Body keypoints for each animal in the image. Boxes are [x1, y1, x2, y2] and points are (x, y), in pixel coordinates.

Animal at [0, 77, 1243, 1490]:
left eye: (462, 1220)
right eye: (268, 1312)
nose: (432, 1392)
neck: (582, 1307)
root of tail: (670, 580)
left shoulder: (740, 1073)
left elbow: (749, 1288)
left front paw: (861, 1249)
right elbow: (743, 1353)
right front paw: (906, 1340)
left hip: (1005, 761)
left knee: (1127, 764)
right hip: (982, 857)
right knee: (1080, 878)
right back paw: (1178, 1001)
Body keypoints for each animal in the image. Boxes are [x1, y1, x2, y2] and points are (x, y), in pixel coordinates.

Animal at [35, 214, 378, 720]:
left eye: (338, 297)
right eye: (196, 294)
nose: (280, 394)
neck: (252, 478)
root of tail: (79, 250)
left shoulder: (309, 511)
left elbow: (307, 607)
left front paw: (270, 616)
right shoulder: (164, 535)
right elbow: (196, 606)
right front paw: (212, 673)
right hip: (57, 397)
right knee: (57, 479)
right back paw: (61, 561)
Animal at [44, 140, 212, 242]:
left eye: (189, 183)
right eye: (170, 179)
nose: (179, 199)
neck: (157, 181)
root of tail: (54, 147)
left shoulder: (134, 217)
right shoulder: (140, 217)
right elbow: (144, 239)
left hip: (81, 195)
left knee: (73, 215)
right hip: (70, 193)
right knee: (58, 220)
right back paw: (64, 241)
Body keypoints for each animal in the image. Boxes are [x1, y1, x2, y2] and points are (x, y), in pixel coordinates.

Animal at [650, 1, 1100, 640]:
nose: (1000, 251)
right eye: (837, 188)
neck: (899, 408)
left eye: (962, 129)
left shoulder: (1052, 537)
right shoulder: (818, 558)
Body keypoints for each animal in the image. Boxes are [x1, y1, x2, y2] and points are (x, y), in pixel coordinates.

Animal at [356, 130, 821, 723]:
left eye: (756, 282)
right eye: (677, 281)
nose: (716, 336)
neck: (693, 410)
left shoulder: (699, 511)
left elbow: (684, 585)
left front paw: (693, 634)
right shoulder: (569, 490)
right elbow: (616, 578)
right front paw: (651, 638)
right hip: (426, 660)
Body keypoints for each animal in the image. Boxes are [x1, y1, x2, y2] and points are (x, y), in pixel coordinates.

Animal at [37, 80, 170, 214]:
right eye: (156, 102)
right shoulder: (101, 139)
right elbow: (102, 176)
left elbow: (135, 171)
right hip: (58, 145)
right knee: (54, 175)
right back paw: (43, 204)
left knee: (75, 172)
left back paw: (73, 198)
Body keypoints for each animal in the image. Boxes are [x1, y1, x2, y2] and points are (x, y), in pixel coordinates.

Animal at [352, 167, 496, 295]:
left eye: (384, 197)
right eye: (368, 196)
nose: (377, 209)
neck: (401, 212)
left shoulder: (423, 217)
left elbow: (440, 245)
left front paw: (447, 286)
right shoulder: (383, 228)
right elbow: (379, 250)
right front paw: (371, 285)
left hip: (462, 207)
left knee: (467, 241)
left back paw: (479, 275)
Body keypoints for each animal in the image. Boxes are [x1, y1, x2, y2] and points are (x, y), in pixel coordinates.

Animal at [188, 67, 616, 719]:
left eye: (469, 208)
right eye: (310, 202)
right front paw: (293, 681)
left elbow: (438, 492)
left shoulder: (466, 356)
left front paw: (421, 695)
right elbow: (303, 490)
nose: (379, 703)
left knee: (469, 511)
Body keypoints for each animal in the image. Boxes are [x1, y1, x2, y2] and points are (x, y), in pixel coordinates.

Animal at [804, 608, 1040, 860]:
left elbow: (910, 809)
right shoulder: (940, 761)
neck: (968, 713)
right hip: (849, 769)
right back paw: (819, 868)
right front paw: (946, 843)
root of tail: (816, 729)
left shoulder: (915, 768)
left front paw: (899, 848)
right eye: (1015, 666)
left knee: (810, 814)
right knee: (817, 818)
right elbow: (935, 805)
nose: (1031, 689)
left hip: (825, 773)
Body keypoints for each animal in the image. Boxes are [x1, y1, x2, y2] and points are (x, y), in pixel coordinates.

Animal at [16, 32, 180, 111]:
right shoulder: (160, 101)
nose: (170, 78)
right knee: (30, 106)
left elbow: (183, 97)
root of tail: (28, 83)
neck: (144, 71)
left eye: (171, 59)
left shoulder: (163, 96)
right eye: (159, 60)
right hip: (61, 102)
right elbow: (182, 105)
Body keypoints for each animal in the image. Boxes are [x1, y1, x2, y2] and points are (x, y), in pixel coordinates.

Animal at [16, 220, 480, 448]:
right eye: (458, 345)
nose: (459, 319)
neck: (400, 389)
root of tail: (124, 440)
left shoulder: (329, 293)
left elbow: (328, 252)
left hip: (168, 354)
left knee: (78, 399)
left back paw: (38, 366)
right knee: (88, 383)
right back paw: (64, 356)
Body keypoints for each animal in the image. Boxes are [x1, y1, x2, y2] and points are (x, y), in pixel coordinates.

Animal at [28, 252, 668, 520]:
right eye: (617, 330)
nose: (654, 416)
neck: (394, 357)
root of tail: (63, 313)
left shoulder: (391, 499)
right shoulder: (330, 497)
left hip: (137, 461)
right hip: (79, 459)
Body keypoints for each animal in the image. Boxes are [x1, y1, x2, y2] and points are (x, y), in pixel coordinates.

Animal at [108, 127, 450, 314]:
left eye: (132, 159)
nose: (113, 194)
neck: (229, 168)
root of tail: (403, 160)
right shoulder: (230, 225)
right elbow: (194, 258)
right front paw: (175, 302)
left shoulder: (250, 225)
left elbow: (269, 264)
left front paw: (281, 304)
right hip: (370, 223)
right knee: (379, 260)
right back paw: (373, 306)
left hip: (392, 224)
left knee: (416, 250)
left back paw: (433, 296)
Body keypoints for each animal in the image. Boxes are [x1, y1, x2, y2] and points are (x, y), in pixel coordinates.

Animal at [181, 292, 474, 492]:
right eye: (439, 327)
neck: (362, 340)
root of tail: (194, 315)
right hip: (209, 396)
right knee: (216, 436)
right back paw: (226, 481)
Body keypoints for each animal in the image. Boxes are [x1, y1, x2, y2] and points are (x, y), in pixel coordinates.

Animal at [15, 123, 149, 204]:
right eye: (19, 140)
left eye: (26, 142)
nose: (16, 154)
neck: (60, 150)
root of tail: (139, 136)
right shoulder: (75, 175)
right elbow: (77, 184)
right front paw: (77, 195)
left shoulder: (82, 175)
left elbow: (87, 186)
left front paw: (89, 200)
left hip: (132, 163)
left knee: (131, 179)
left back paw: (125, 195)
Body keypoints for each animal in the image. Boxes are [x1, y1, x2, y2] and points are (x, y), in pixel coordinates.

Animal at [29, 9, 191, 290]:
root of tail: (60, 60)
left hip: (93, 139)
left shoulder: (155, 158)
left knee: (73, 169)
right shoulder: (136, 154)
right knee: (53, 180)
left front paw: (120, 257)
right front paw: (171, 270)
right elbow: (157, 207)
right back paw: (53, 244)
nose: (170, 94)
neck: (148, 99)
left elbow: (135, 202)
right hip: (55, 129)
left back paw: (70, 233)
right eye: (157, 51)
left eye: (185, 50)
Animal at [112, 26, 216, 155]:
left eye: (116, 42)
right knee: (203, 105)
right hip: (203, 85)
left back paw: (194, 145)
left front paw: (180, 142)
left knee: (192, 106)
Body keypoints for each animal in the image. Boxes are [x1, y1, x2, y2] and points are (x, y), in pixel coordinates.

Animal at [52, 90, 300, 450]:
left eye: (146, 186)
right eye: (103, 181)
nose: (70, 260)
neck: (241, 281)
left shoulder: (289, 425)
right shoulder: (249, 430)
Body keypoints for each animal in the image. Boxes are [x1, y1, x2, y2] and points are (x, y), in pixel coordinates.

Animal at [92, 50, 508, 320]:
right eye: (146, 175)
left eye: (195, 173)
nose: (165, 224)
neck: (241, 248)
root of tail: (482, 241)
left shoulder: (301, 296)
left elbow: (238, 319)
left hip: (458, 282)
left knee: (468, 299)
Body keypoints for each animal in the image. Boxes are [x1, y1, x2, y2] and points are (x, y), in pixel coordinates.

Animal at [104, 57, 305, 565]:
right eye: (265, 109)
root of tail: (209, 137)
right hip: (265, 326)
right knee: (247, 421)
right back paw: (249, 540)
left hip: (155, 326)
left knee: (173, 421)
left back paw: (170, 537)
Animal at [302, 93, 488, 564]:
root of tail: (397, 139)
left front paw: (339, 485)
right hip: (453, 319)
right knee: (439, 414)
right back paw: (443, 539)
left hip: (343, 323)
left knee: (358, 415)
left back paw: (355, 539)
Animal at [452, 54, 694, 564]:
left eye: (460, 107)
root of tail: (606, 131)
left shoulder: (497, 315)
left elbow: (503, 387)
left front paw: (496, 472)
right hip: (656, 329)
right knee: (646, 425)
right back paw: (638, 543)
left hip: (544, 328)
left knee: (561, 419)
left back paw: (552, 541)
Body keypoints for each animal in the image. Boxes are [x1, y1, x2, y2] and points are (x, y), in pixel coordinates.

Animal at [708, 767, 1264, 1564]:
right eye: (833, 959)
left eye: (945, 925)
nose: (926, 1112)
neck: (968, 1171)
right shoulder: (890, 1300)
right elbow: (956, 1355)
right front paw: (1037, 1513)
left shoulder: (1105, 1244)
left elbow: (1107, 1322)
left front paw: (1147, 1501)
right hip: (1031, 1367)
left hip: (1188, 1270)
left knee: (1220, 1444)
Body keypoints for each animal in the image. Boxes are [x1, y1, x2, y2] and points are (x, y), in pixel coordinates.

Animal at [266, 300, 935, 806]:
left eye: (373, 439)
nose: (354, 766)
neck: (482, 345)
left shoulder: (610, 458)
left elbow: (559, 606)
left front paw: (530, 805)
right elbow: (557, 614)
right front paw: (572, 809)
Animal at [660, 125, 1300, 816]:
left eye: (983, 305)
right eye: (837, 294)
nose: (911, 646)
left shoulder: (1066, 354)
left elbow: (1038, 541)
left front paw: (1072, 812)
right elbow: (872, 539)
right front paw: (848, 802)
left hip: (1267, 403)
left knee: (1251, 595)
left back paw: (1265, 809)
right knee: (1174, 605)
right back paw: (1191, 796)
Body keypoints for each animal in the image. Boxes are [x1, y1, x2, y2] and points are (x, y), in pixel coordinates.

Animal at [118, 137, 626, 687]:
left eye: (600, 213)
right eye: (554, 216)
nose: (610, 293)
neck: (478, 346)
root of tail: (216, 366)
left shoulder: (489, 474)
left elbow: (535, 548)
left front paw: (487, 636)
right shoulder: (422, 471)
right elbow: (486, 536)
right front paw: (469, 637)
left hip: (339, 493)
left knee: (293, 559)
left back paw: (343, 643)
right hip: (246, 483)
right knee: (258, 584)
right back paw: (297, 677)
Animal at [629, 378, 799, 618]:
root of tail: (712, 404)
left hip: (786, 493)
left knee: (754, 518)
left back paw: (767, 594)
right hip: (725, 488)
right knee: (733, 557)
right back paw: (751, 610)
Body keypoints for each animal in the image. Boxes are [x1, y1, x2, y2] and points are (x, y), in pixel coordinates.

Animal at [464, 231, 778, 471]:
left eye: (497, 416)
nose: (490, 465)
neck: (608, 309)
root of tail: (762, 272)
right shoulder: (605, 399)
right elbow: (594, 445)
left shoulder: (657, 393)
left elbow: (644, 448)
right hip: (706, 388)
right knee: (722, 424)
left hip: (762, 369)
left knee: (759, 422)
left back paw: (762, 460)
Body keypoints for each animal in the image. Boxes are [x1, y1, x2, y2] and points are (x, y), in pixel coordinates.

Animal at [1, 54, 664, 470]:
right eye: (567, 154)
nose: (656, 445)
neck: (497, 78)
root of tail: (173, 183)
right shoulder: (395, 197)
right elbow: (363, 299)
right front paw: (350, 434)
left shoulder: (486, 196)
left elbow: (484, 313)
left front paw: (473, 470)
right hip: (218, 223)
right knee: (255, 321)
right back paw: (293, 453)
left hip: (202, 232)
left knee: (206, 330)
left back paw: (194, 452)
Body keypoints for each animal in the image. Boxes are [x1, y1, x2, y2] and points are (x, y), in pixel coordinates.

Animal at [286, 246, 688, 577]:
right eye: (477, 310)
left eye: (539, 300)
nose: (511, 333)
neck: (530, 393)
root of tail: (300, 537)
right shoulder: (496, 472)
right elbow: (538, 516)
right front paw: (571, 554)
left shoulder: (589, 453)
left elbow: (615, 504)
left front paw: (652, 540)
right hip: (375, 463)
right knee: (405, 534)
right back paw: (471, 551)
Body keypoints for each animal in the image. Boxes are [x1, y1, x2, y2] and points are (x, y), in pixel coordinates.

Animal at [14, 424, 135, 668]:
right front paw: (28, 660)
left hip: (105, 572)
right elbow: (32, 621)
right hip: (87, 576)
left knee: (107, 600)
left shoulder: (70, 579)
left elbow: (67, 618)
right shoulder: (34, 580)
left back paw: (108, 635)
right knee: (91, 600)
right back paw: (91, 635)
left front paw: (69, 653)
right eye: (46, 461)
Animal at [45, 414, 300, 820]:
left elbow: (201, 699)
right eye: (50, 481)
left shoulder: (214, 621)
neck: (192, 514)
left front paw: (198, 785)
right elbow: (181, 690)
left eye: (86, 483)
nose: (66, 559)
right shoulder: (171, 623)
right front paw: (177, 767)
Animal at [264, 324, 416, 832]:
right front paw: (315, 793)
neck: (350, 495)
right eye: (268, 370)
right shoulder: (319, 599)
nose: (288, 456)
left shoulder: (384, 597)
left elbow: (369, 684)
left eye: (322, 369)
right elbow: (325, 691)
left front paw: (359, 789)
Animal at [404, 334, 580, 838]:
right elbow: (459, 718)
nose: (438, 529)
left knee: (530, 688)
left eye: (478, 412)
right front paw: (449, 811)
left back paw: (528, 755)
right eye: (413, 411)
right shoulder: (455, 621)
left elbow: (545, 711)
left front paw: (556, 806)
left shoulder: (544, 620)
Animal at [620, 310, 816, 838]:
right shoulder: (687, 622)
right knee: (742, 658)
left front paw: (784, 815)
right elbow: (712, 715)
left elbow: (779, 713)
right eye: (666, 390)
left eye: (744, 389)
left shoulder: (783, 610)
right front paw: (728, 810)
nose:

^^^^

WORK INSTRUCTIONS: Copy out only the lines of the records above from the one with "right eye: (265, 109)" through the one with "left eye: (460, 107)", exactly as they stand, both included.

FINISHED TASK:
right eye: (265, 109)
root of tail: (209, 137)
right hip: (265, 326)
right knee: (247, 421)
right back paw: (249, 540)
left hip: (155, 326)
left knee: (173, 421)
left back paw: (170, 537)
Animal at [302, 93, 488, 564]:
root of tail: (397, 139)
left front paw: (339, 485)
right hip: (453, 319)
right knee: (439, 414)
right back paw: (443, 539)
left hip: (343, 323)
left knee: (358, 415)
left back paw: (355, 539)
Animal at [452, 54, 694, 564]:
left eye: (460, 107)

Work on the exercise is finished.